For the x-cut LN waveguide, the mode conversion scheme is TE0ω+TE0ω=TE22ω, which contains electric field components Ex, E2x and utilizes the largest nonlinear coefficient d33. For z-cut LN waveguides, the mode conversion scheme is TM0ω+TM0ω=TM22ω, which contains electric field components Ez, E2z, Ey, and E2y and uses nonlinear coefficients d33 and d31^[17]. As depicted in Figs. 3(a) and 3(b), the normalized mode field distributions of Ex, E2x, and Ez, E2z are highly consistent, which results in a similar modal overlap integral. Thus, the coefficient before d33 is almost the same. However, for the z-cut LN thin film, there is one more modal overlap integral term of E2y, Ey, and Ez, which produces a non-negligible contribution from d31. As a result, the nonlinear coupling coefficient is bigger than that of the x-cut LN thin film and further results in larger conversion efficiency. It can be seen from Figs. 3(c) and 3(d) that the intensity profiles of two different tangential LN thin films also have similar profiles.

It is somewhat astonishing to note that, for two subwavelength LN thin films with almost the same thickness, and whose crystal axes are perpendicular to each other, the conversion efficiencies are comparable and large. We might assume that the MPM and SHG efficiencies of two tangential LN thin films are very robust. Further verifying our conjecture, we change the thickness of the LN thin film and use Eq. (3) to calculate the optimal MPM point and corresponding conversion efficiency in two different types of LN thin-film waveguides.

The result is presented in Fig. 4(a). As the LN thin-film thickness h increases from 0.8 to 2.1 µm, the PM wavelength of the mode conversion scheme TE0ω+TE0ω=TE22ω in the x-cut LN thin film increases from 0.969 to 1.588 µm linearly. Similarly, the PM wavelength of the mode conversion scheme TM0ω+TM0ω=TM22ω in the z-cut LN thin film increases from 0.975 to 1.610 µm. Both of them cover a wide spectral window, including the 1550 nm telecommunication band. It is worth mentioning that the conversion efficiency decreases almost linearly with the increase of h, and this phenomenon can be explained from the standpoint of energy distribution. As the thickness of the LN thin film increases, the field energy density decreases, resulting in lower conversion efficiency. Besides, the conversion efficiency of the two types of LN thin-film waveguides has always stayed in a close range, and the difference between two conversion efficiencies divided by themselves gives a small value, which agrees well with our expectations. Moreover, by enlarging the pump power, it is easy to achieve much higher conversion efficiency. For instance, we select the parameters of the LN thin-film waveguide to be consistent with those used in Fig. 2, and the calculation results are displayed in Fig. 4(b).
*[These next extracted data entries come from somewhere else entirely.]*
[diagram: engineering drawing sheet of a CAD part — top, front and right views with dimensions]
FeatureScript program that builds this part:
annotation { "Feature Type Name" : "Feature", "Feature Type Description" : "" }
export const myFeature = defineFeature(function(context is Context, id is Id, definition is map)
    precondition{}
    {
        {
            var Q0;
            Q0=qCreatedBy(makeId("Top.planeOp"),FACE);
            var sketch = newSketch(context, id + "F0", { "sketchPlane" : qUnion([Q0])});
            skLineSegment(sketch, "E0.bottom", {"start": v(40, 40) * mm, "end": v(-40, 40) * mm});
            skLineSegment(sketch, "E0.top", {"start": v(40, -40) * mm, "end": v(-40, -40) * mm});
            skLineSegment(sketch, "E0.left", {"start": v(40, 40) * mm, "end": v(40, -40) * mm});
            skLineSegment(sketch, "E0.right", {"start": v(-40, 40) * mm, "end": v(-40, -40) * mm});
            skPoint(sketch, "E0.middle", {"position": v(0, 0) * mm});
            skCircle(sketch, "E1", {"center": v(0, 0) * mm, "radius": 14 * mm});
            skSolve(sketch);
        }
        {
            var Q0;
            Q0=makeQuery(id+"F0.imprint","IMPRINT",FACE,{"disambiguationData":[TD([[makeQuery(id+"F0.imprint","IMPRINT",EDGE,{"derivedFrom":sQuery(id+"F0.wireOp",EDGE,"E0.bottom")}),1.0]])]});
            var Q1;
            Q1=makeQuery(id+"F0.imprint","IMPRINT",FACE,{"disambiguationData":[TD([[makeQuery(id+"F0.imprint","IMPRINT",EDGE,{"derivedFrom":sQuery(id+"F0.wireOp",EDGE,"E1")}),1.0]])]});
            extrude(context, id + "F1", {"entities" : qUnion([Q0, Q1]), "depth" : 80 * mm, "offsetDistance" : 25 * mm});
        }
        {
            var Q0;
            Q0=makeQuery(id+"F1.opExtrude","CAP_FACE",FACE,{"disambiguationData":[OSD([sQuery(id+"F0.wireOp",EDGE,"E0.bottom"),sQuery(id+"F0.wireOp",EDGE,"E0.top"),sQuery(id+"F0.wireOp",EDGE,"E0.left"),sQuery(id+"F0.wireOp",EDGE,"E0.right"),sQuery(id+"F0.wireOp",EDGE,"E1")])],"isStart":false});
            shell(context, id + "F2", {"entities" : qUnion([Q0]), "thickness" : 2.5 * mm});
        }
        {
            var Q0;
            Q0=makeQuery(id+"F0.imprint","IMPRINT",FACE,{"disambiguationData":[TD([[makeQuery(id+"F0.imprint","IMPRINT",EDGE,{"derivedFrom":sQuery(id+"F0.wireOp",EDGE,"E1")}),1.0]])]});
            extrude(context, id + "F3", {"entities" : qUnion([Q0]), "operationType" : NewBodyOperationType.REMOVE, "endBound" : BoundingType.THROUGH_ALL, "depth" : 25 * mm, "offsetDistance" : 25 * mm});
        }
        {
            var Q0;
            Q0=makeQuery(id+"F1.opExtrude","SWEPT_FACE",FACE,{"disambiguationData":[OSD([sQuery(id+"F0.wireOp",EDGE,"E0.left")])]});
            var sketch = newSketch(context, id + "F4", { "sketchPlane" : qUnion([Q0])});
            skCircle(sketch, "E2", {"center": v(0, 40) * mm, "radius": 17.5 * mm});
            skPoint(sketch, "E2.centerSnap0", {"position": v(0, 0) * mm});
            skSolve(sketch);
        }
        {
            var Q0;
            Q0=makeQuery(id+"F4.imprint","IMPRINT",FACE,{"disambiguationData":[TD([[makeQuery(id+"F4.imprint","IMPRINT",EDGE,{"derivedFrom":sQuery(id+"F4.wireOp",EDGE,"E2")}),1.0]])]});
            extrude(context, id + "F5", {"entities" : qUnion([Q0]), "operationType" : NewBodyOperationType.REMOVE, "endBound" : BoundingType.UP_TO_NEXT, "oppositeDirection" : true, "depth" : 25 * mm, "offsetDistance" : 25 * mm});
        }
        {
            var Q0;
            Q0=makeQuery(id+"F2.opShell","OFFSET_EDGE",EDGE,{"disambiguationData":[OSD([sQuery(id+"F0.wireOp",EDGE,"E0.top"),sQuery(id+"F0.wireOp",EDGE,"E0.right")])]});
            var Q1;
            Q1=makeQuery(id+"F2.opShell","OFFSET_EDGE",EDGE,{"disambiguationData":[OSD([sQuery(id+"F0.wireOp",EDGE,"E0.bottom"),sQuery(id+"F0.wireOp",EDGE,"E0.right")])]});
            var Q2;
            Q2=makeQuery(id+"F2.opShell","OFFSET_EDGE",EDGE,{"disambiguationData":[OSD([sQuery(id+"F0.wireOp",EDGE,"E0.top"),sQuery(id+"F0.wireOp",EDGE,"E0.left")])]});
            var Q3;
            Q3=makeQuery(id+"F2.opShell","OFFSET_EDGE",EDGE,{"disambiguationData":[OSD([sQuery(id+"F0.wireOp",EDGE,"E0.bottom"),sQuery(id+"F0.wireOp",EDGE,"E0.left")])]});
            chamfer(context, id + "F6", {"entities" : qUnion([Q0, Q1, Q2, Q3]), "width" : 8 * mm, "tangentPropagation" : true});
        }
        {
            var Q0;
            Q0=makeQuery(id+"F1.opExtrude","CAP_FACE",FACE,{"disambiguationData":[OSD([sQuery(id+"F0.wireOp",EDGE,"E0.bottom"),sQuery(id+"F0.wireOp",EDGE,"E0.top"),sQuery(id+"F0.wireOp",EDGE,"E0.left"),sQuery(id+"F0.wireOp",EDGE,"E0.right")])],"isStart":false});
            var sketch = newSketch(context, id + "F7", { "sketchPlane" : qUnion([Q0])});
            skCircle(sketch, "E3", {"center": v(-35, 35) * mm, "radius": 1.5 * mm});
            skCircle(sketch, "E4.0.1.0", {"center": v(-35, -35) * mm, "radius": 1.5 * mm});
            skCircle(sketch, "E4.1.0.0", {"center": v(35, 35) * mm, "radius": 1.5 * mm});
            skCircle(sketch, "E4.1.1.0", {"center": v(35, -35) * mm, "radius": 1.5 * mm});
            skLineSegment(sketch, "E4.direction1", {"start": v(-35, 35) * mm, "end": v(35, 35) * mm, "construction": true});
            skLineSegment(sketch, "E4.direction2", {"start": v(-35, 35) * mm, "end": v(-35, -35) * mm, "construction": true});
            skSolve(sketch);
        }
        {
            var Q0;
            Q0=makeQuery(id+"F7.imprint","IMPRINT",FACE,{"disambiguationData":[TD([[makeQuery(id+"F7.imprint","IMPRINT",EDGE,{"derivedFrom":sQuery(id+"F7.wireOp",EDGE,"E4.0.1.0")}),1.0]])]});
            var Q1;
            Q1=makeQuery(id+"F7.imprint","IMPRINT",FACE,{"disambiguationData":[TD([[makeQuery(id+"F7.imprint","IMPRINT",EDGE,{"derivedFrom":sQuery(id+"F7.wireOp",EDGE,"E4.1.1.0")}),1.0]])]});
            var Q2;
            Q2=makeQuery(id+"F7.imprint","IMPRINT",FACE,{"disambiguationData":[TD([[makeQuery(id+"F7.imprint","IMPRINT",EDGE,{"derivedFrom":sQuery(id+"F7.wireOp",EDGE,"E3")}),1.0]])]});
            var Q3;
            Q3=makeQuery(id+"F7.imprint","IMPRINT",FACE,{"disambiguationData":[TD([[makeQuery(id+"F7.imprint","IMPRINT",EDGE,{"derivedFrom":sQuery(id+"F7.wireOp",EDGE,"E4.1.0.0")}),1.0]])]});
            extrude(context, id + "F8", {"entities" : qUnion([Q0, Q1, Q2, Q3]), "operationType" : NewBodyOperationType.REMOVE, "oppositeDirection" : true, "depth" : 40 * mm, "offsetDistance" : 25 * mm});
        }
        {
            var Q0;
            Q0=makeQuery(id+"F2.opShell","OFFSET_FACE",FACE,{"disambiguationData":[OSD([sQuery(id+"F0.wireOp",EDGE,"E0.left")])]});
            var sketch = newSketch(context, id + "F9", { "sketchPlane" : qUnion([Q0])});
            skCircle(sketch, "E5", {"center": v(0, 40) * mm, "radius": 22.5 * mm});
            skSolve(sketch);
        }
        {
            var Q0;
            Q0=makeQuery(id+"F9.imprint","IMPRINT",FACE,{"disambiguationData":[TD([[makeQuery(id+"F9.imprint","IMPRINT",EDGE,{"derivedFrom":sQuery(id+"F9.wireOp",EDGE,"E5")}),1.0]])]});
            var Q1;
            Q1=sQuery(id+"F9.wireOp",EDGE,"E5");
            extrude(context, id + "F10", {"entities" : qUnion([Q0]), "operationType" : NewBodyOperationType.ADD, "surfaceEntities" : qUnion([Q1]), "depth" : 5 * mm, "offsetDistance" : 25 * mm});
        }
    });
We have used the nonlinear coupled-mode theory to investigate the SHG process in x-cut LN thin-film waveguides, made a comparison with the z-cut configuration under the MPM scheme, and derived the analytical formulae for calculating the SHG efficiency qualitatively and quantitatively without complicated numerical simulation. We have found appropriate geometric parameters of thin-film waveguides for specific wavelengths as 1064 and 1550 nm and calculated the conversion efficiency of SHG. We are surprised to find that robust MPM exists in subwavelength x-cut and z-cut LN thin-film waveguides. Under the similar structural parameters of the LN thin-film waveguide, the normalized mode field distribution and modal field overlap integral of x-cut and z-cut LN thin films are highly consistent, which results in close values for SHG efficiency. By rationally adjusting the geometrical and physical parameters of the LN waveguide, a highly efficient frequency doubling of 1064 nm or other wavelengths can be readily achieved. Such robustness would be very useful for designing, constructing, and applying high-efficiency micro–nano nonlinear optical devices based on the subwavelength LN thin film.